I'm currently shopping for my first road bike and am trying to figure a few things out. I'm mainly considering the Giant Avail 1 and Felt ZW30. I haven't ridden either of them yet and am being fitted at my bike shop next week.
The main differences between these two bikes are: components: the Giant has 105's, the Felt doesn't; frame: the Giant is all aluminum, the Felt has a carbon fork and carbon seat stays; wheels: the Felt makes a 'petite' bike that has 650c wheels, the Giant only has 700c's. I am 5'1" and a little less than 100lbs. I plan to ride recreationally, but want to be able to keep up on group rides and do some sprint triathlons for fun.

How much do each of these differences matter? If you had to choose between a nicer frame and nicer components, would you go with the bike with the better frame? (It's also about $300 cheaper for the Felt).

What are people's thoughts on wheel size, given my extremely small frame (I also have short legs relative to my torso).

I'm definitely a newbie and appreciate any suggestions!!


----------



## il sogno (Jul 15, 2002)

Fit is everything. Go with the one that comes in your size. From the looks of things it might very well be the Felt.


----------



## indysteel (Jul 21, 2006)

I agree with il sogno that it should come down to fit. Handling (which is often a function of fit) and ride quality are important, too. 

As for the components, I assume the Felt comes with Shimano Sora. That groupset will serve your purposes just fine. You can always upgrade as parts wear out. Don't get me wrong; I'm a sucker for higher end components, but they're not as important as fit and handling. Also keep in mind that you can improve the ride quality of any bike by using better tires and--especially at your weight--running them at a lower pressure. 

My opinion on 650c wheels depends on the bike's geometry. In an effort to avoid toe overlap, some manufacturers use some pretty screwy geometry. I, personally, would rather have a bike with a small amount of toe overlap and 700c wheels, but if Felt fits and/or handles better, then I wouldn't let the 650s be a deal breaker.
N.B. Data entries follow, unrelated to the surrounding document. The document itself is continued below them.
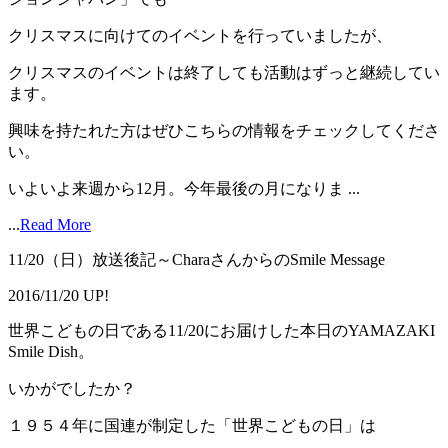
クリスマスに向けてのイベントを行っていましたが、
クリスマスのイベントは終了しても活動はずっと継続してい
ます。
興味を持たれた方はぜひこちらの情報をチェックしてくださ
い。
いよいよ来週から12月。今年最後の月になりま ...
...
Read More
11/20（日）放送後記～CharaさんからのSmile Message
2016/11/20 UP!
世界こどもの日である11/20にお届けした本日のYAMAZAKI
Smile Dish。
いかがでしたか？
１９５４年に国連が制定した「世界こどもの日」は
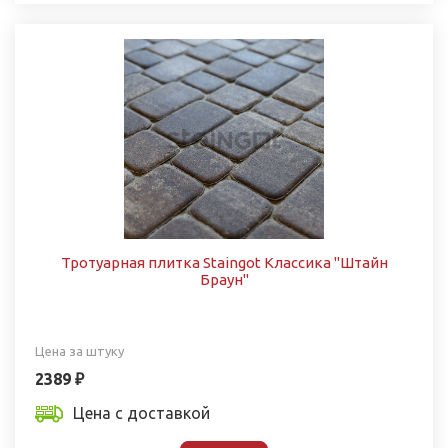
Тротуарная плитка Staingot Классика "Штайн
Браун"
Цена за штуку
2389 ₽
Цена с доставкой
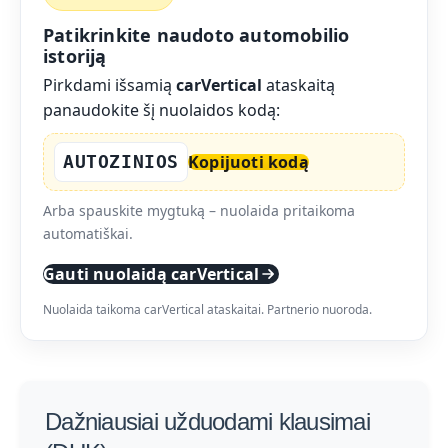
Patikrinkite naudoto automobilio
istoriją
Pirkdami išsamią
carVertical
ataskaitą
panaudokite šį nuolaidos kodą:
AUTOZINIOS
Kopijuoti kodą
Arba spauskite mygtuką – nuolaida pritaikoma
automatiškai.
Gauti nuolaidą carVertical
Nuolaida taikoma carVertical ataskaitai. Partnerio nuoroda.
Dažniausiai užduodami klausimai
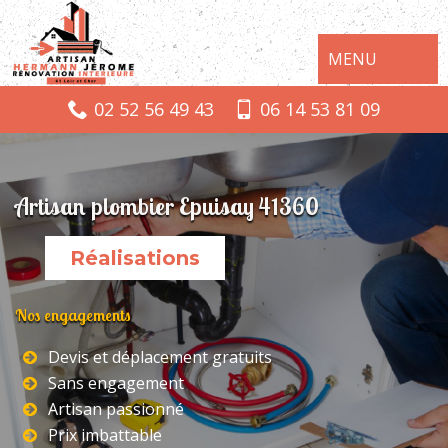
MENU
02 52 56 49 43
06 14 53 81 09
Artisan plombier Epuisay 41360
Réalisations
Nos engagements
Devis et déplacement gratuits
Sans engagement
Artisan passionné
Prix imbattable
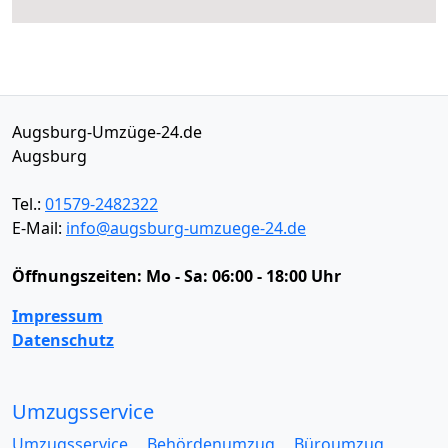
Augsburg-Umzüge-24.de
Augsburg
Tel.:
01579-2482322
E-Mail:
info@augsburg-umzuege-24.de
Öffnungszeiten:
Mo - Sa: 06:00 - 18:00 Uhr
Impressum
Datenschutz
Umzugsservice
Umzugsservice
Behördenumzug
Büroumzug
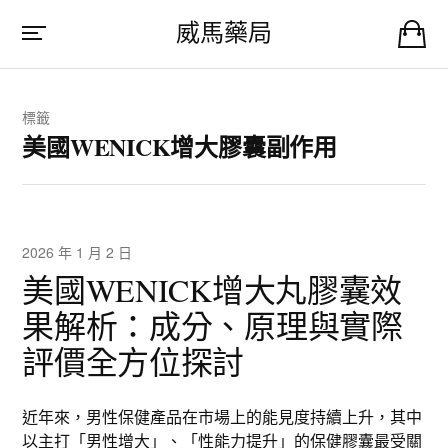
威馬藥局
標籤
美國WENICK增大膠囊副作用
2026 年 1 月 2 日
美國WENICK增大丸膠囊效
果解析：成分、原理與實際
評價全方位探討
近年來，男性保健產品在市場上的能見度持續上升，其中
以主打「男性增大」、「性能力提升」的保健膠囊最受關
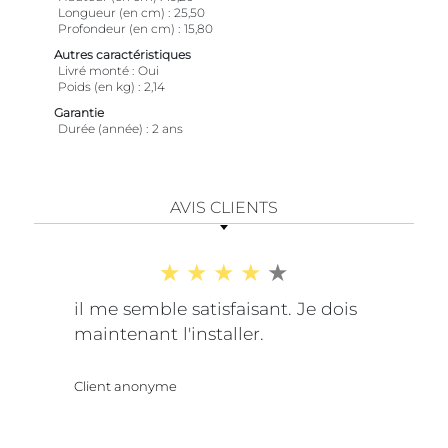
Longueur (en cm)
25,50
Profondeur (en cm)
15,80
Autres caractéristiques
Livré monté
Oui
Poids (en kg)
2,14
Garantie
Durée (année)
2 ans
AVIS CLIENTS
il me semble satisfaisant. Je dois
maintenant l'installer.
Client anonyme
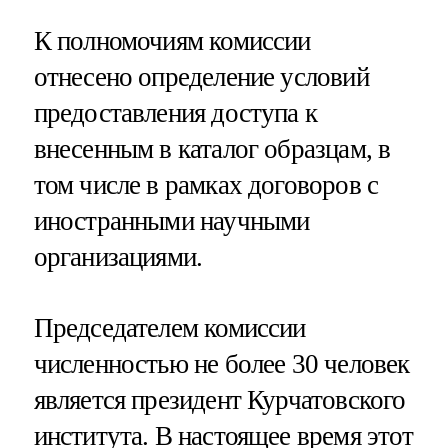
К полномочиям комиссии
отнесено определение условий
предоставления доступа к
внесенным в каталог образцам, в
том числе в рамках договоров с
иностранными научными
организациями.
Председателем комиссии
численностью не более 30 человек
является президент Курчатовского
института. В настоящее время этот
For the record, I'm short, too, and both of my road bikes (including a custom bike) have a bit of toe overlap and 700c wheels. It's just something I have to be mindful of. 

Test ride both bikes--and any other bike you can. You may find that you have a strong preference for one or the other. 
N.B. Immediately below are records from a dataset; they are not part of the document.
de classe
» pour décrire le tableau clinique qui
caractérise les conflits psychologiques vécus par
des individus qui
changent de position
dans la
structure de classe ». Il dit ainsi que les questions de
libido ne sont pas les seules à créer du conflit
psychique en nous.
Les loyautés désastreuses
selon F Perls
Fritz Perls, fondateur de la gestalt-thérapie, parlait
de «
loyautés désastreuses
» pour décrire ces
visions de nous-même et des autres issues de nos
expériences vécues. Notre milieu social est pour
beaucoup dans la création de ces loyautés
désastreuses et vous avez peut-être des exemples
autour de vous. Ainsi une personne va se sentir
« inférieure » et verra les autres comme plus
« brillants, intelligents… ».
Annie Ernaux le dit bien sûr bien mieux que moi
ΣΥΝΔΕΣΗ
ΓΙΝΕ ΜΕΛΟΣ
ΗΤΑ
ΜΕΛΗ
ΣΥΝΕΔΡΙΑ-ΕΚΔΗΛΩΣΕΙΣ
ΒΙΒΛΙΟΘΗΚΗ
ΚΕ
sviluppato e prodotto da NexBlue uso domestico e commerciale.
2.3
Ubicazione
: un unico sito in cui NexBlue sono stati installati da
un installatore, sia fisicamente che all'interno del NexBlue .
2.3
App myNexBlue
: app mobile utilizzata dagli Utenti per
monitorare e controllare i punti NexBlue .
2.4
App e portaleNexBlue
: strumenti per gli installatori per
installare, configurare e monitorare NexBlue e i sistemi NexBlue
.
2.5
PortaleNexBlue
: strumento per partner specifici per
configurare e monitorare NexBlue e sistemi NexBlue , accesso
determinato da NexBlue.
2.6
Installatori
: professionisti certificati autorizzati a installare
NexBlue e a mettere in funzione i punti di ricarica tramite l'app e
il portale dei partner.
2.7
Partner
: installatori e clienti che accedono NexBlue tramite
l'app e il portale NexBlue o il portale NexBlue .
Good luck. Let us know what you decide.


----------



## ColoradoVeloDude (Oct 7, 2005)

I look for three things:

a) Carbon fiver forks
b) Triple chain ring (if you live in an area with hills or will do a lot of climbing)
c) Good fit

You probably have tried a bunch of bikes, but there will be one that will stand out among the others as a really "nice" ride. You just have to try a lot of bikes.

Also, if your hands are small, look for the smaller shifters/brake levers that are probably standard on WSD bikes. Nothing like trying to move around levels that are built for guys with big hands.

I have found that there is a definite break point in price/quality of parts/weight in these three ranges:

a) $800 to $1600
b) $1600 to $3200
c) $3200 to $5000
d) $5000+ (obviously you are racing, have tons of money, or are totally obsessed with riding)

You'll know the bike when you ride it because it will feel correct, proper, ride nice, and fit well without too much adjusting (that is what the bike fit is for to dial in the tweaks to make a good ride a great ride). I spent 6 hours trying out bikes at a bike shop before settling on a Trek Pilot 5.0 (wonderful bike!). I knew "it" was the bike about 10 seconds after getting on it. Also, make certain that you are looking for the right kind of bike. If you get a bike built for racing it will be a lot different than one built for touring & serious riding.

Happy bike hunting!


----------